TO-DO ITEM =>
Return each line in the items below that contains the string "Barrier".

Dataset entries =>

○ ○ ○ ○ ○ ○ ○

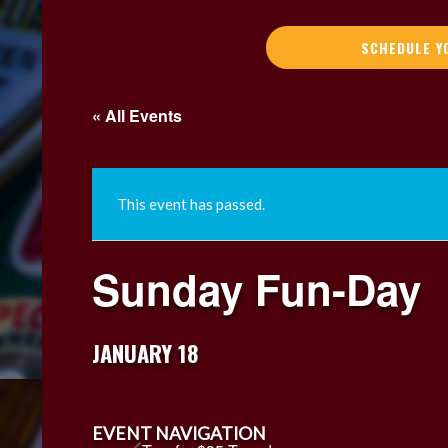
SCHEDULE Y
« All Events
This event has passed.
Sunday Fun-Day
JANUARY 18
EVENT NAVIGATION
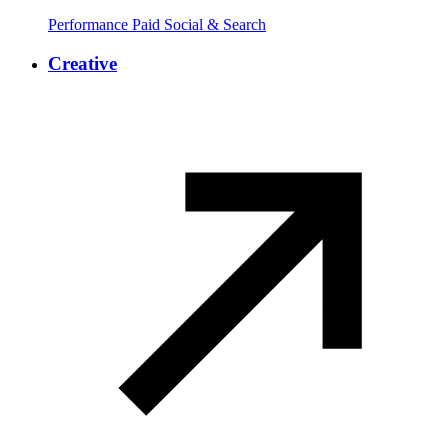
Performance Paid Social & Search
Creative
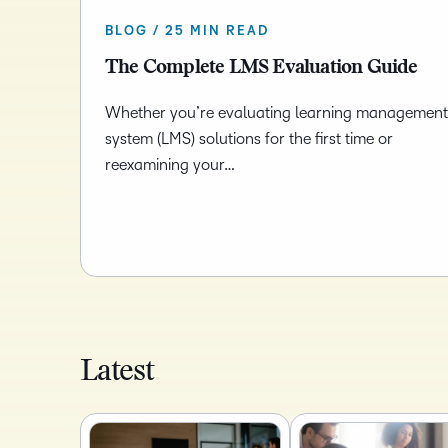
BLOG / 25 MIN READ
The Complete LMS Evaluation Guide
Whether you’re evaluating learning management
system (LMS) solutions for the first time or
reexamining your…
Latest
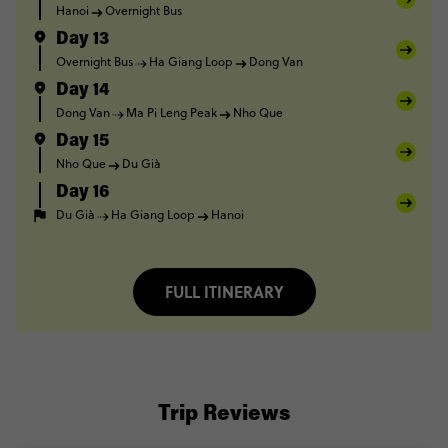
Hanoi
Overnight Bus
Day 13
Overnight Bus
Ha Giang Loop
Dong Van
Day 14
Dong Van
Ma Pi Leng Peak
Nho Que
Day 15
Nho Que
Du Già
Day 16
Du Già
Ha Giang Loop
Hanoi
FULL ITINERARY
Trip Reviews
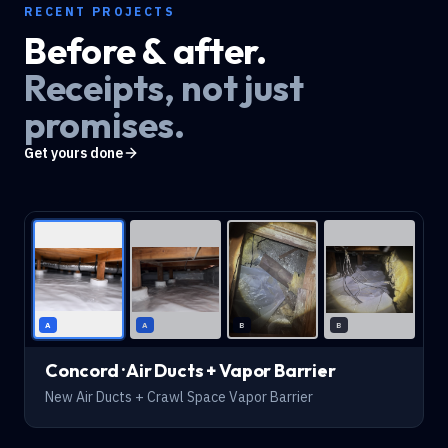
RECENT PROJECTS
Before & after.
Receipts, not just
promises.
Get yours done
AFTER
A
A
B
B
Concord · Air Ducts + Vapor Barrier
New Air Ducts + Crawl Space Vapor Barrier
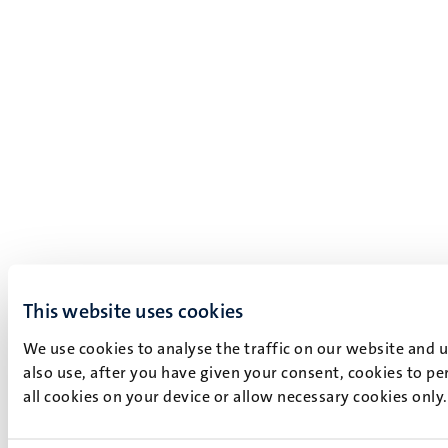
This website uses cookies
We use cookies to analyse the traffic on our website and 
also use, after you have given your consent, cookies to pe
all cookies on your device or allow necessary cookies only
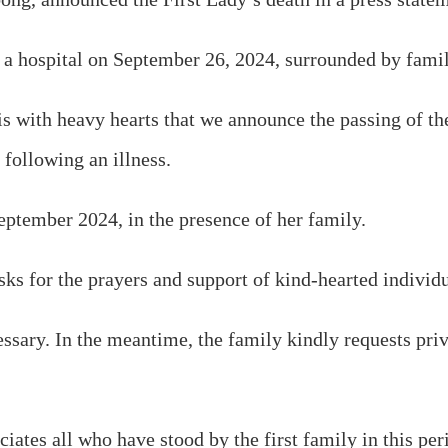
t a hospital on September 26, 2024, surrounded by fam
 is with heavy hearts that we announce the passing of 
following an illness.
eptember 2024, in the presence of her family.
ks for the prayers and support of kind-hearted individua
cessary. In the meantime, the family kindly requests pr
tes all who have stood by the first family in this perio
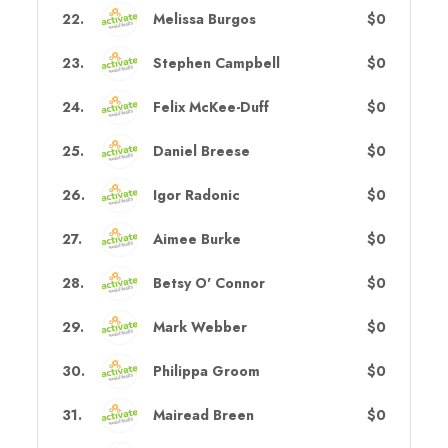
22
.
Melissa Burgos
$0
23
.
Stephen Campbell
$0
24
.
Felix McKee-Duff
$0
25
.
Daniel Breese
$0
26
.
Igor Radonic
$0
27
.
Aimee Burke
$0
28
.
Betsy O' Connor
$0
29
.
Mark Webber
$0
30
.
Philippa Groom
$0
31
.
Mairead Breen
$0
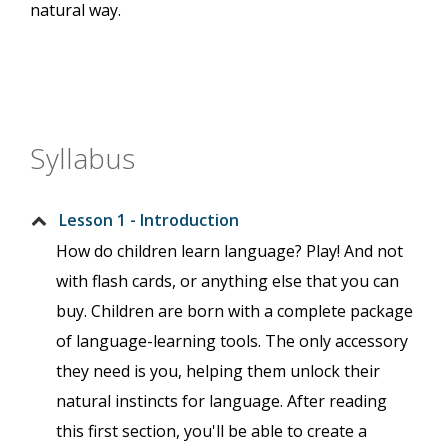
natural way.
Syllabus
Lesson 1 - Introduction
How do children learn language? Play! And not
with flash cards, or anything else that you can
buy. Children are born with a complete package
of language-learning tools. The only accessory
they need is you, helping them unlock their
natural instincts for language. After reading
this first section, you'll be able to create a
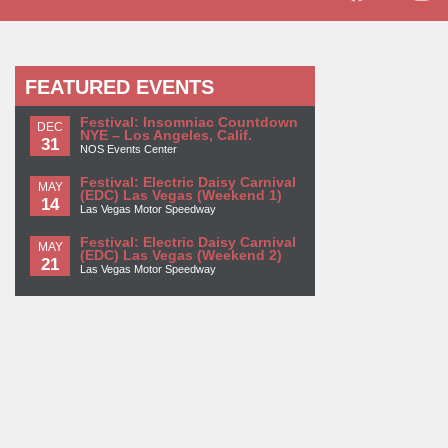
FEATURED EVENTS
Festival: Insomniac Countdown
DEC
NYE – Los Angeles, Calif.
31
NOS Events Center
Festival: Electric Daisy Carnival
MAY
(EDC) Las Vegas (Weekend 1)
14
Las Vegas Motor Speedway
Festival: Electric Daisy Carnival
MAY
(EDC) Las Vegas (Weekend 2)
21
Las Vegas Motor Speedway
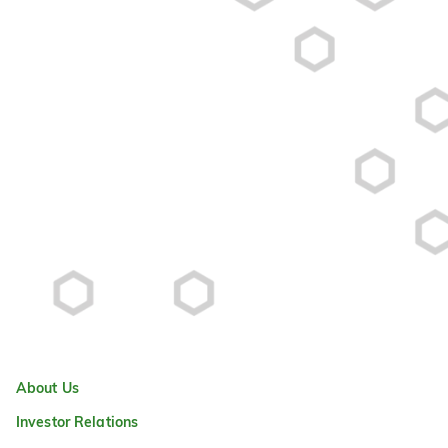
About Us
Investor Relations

○ ○ ○ ○ ○ ○ ○

RESULT FOR THIS EXERCISE =>
Concord · Air Ducts + Vapor Barrier
New Air Ducts + Crawl Space Vapor Barrier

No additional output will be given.